■ **Reading passage**
--------------------
Injury rates at Amazon warehouses

I follow several of the News & Observer (The Raleigh/Durham newspaper) newsletters, and Brian Gordon and Tyler Dukes had a story recently about fainting and ambulance runs at the Amazon warehouse in Raleigh, Open Source: Ambulances at Amazon. He did some great sleuthing, and showed that while the number on its face seemed high (an ambulance call around 1 out of 3 days) the rate of ambulance runs when accounting for the size of the workforce is pretty similar to other warehouses.

Here I will show an example of downloading the OSHA injury data to show a similar finding. Using python it is pretty quick work.

So first can import the libraries we need (the typical scientific stack). I download the OSHA data for 2021, and I calculate injury rates per person work year, so how to interpret these are at the workplace level. Per full time people per year, it is the expected number of injuries across the workforce.

import pandas as pd
import matplotlib.pyplot as plt
import numpy as np
from scipy.stats import beta

inj_2021url = "https://www.osha.gov/sites/default/largefiles/ITA-data-cy2021.zip"
inj_dat = pd.read_csv(inj_2021url)
# Calculate injuries per person full year
inj_dat['InjPerYear'] = (inj_dat['total_injuries']/inj_dat['total_hours_worked'])*2080

We can filter out warehouse workers via NAICS code 493110. I also just limit to warehouses in North Carolina. Sorting by the injury rate, Amazon is not even in the top 10 in the state:

warehouses = inj_dat[inj_dat['naics_code'] == 493110].copy()
warehouses_nc = warehouses[warehouses['state'] == 'NC'].reset_index(drop=True)
--------------------
■ **Problems and tasks**
A) In the post on Amazon warehouse injury rates, which NAICS code selects the warehouse workers?
B) Extend the post on Amazon warehouse injury rates, picking up right after its last line of code.

■ **Information shown**
--------------------
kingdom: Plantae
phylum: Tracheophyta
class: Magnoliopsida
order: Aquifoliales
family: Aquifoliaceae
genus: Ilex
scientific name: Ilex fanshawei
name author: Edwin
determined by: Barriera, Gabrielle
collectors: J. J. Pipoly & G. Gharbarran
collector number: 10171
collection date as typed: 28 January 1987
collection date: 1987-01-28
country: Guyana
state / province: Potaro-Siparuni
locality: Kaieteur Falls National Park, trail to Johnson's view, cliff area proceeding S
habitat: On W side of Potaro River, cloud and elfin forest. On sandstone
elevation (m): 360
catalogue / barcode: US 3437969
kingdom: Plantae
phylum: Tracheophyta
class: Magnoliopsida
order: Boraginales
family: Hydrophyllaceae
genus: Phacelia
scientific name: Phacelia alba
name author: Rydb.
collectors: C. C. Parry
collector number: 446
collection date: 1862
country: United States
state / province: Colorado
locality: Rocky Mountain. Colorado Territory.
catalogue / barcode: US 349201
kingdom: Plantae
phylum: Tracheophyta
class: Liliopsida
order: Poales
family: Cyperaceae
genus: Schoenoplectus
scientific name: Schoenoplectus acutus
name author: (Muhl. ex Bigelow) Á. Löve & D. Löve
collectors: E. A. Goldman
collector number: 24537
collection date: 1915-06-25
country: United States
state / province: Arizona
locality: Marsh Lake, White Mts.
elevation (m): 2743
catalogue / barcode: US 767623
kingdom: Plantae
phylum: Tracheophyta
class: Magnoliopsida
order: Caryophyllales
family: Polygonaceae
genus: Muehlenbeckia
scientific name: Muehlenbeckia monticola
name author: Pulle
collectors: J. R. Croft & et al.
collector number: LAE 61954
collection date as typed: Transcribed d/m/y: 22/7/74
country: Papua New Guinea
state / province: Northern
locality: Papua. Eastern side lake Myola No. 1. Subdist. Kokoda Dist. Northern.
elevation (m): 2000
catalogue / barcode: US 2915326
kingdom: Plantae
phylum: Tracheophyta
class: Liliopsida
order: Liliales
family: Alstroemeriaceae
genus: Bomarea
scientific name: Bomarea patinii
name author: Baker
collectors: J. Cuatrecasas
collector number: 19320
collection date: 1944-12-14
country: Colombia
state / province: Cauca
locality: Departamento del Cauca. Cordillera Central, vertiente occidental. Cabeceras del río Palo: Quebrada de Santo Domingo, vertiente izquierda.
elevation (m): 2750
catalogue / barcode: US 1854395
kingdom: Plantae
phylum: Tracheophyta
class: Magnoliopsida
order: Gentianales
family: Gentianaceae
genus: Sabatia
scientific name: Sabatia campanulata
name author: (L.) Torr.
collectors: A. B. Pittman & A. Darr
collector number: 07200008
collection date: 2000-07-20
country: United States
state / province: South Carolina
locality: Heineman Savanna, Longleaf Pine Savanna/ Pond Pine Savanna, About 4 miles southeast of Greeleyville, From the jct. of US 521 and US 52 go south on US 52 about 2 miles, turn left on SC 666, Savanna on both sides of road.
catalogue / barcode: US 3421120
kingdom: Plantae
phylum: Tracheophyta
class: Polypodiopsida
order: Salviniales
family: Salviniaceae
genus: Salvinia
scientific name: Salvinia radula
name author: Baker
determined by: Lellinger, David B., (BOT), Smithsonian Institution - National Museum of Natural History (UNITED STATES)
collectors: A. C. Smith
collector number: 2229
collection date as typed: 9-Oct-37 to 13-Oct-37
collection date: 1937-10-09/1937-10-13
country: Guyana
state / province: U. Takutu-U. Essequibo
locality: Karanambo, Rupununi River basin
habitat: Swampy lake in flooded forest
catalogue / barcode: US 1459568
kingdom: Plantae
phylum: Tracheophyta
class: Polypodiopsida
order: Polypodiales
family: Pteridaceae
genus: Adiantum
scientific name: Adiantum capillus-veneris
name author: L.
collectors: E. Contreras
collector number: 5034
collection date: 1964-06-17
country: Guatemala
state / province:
--------------------
■ **Answers to the tasks**
A) 493110

B)
warehouses_nc['AmazonFlag'] = 1*(warehouses_nc['company_name'].str.find('Amazon.com') >= 0)

# Rate per year of work per person, 2080 
warehouses_nc.sort_values('InjPerYear',ascending=False,ignore_index=True,inplace=True)
warehouses_nc.head(10)

AL9nZEWItehSNJBDysQzdYBEAW8tytCVe6HRBBqNrzD7qA9vGeFbWS6F3X_6kdmSiEzKYjY1Zp5aMHvelNhtWSWoIiK5NjmO6h2V-BiM0YOF4tVIdR1QgUrLCs0FrJ7sR1J0WR5ekAzTWjZV-xzSwThGBcl4=w1738-h304-no?authuser=0

But note that I don’t think Bonded Logistics is a terribly dangerous place. One thing you need to watch out for when evaluating rate data is that places with smaller denominators (here lower total hours worked) tend to be more volatile. So a useful plot is to plot the total hours work (cumulative for the entire warehouse) against the overall rate of injuries per hour worked.

fig, ax = plt.subplots(figsize=(12,6))
ax.scatter(nam_ware['total_hours_worked'], nam_ware['InjPerYear'], 
           c='grey', s=30, edgecolor='k', alpha=0.5, label='Other Warehouses')
ax.scatter(amz_ware['total_hours_worked'], amz_ware['InjPerYear'], 
           c='blue', s=80, edgecolor='k', alpha=0.9, label='Amazon Warehouses')
ax.set_axisbelow(True)
ax.set_xlabel('Total Warehouse Hours Worked')
ax.set_ylabel('Injury Rate per Person Work Year (2080 hours)')
ax.legend(loc='upper right')
plt.savefig('InjRate.png', dpi=500, bbox_inches='tight')

AL9nZEVEAhenYqsz4dkr2kd-VQwVgKtxrxyJa2X98znXOcZOs31uS1H6Mb0zNoawSAkXahjPttd3yEB_Zyf_a4tK5K6MZgXfKOdYduL0Vrk-z_yTEPPM59HQxysDGaDhAdmPVcEt-ainlruN3EP5OAK_coSS=w1602-h888-no?authuser=0

You can see by this plot the Amazon warehouses have the largest total number of hours worked (by quite a few) relative to many other warehouses in North Carolina. But their overall rate of injuries is right in line with the rest of the crowd. Looking at the overall rate, it is around 0.04 (so you would expect around 1/20 full time workers to have an injury per year at a warehouse according to this data).

tot_rate = warehouses_nc['total_injuries'].sum()/warehouses_nc['total_hours_worked'].sum()
print(tot_rate*2080)

AL9nZEVMdE00AWepF7oW62Xtmf8QAmXePwgLOYA5gDRgf0yW6YUhowVaj3YA9n8wUJD7Lk0NoQi8SbqeQQK47nflRulPHcckKYyelyGkWdC0vJpSSv6M3iiWJTLQxvmvMDjzNyzTHvmZUlUIi3KyfZFVe84w=w1071-h123-no?authuser=0

If we do this plot again, but add funnel bound lines to show the typical volatility we would expect with estimating these rates:

# Binomial confidence interval
def binom_int(num,den,confint=0.95):
    quant = (1 - confint)/ 2.
    low = beta.ppf(quant, num, den - num + 1)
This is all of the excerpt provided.